Primeira Copa no leste europeu, projetos ambiciosos, dinheiro (muito), lobby. Com esses argumentos e elementos persuasivos, a Rússia foi eleita pela Fifa a sede da Copa do Mundo de 2018, vencendo a candidatura individual da Inglaterra e as coletivas de Espanha/Portugal e Holanda/Bélgica. Para 2022, o torneio será disputado no Qatar, mas aqui nos ateremos aos russos.


Protestos das demais candidaturas à parte, a vitória da Rússia na escolha para sede em 2018 representa um importante retorno para o alto investimento que o futebol do país vem recebendo nos últimos anos, com os clubes russos conquistando espaço no cenário europeu e também tornando-se destino de jogadores de alto nível técnico. Serve também como um impulso a mais para desenvolver o esporte por lá.

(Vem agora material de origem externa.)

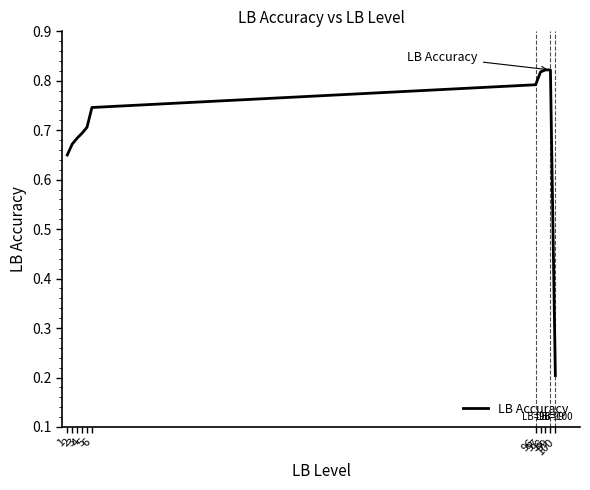

What is the change in value from 4 to 100?

-0.5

Mas, conforme já foi falado neste blog, o investimento sobre o futebol e outros esportes é, sobretudo, uma questão de Estado na Rússia. E também uma vitória do premiê e ex-presidente russo Vladimir Putin, um dos entusiastas da Copa no país e que deve usar o fato como um dos trunfos para voltar ao poder, em 2012.

Tecnicamente, a candidatura russa era a mais fraca das quatro finalistas, mas um dia antes do anúncio a escolha pela Rússia já era dada como certa pelo país. Protestos das postulantes perdedoras não faltaram, especialmente da Inglaterra – que ficou em último entre as quatro possíveis sedes. O próprio pleito para a escolha da sede já estava com a credibilidade comprometida, com negociações de favorecimento e acusações de lobby brotando aos montes. Denúncias de corrupção no seio da Fifa contribuíram para engrossar o caldo de desconfiança por trás do pleito.

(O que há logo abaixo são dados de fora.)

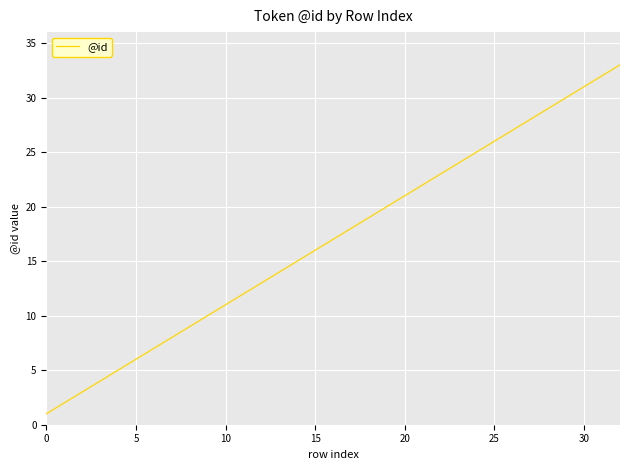

What is the sum of all values?

561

As escolhas, claro, tiveram alto teor político. Das candidatas a sedes do Mundial, a Rússia é a que menos sofre com os efeitos da crise econômica que assola a Europa – em especial Espanha e Portugal, dentre as postulantes. Também segue a lógica atual da Fifa de promover rodízio entre os continentes na escolha das sedes (África do Sul em 2010, Brasil em 2014, Qatar em 2022), privilegiando países emergentes. Também interessa a Fifa ganhar apoio em mercados emergentes, dotados de dinheiro e que podem contrabalançar a falta de respaldo vinda de locais com mais tradição no futebol. A Rússia se encaixa perfeitamente nesse contexto.

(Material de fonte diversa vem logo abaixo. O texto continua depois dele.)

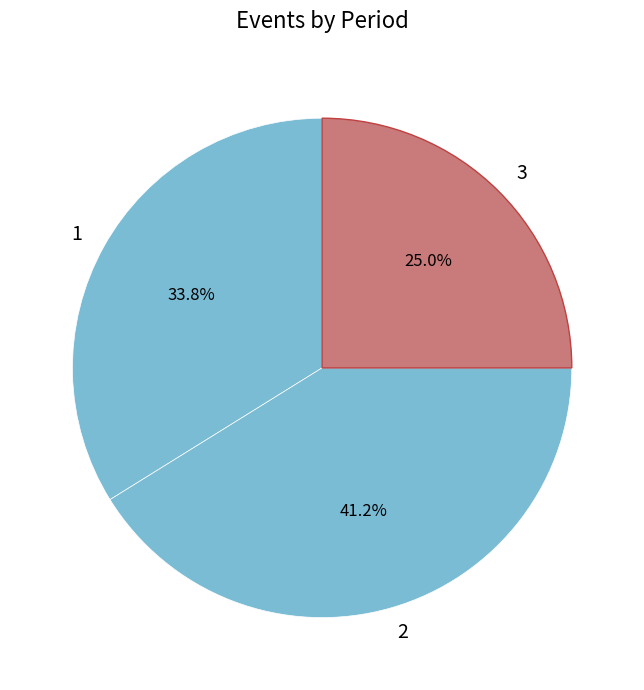

Rank the categories by value from lowest to highest.

3, 1, 2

Dinheiro não deve ser problema para os russos – que preveem gastar pelo menos US$ 20 bilhões para deixar o país pronto para receber a Copa. Além dos recursos arrecadados com petróleo e gás Entre os avalizadores da Copa russa está o magnata Roman Abramovitch, dono do Chelsea – cujo nome costuma aparecer associado a denúncias de corrupção e lavagem de dinheiro – , dotado de uma fortuna estimada em US$ 11,2 bilhões.

Enquanto alguns poucos homens ostentam bilhões em fortuna, a realidade na sociedade russa é bem diferente. Apesar do forte crescimento econômico nos últimos anos, a desigualdade social no país é evidente. O custo de vida – especialmente na capital, Moscou – é dos mais altos do mundo. Apesar de ter uma renda per capita de US$ 9.050 (2007), cerca de 24 milhões de pessoas vivem abaixo da linha de pobreza no país. Há sempre a chance que megaeventos como a Copa do Mundo possam deixar como herança muito mais do que estádios de futebol supermodernos, como melhorias na infraestrutura, mais emprego e desenvolvimento econômico e, consequentemente, melhor qualidade de vida à população. No entanto, com poucas exceções, o que ocorre atualmente é justamente o contrário.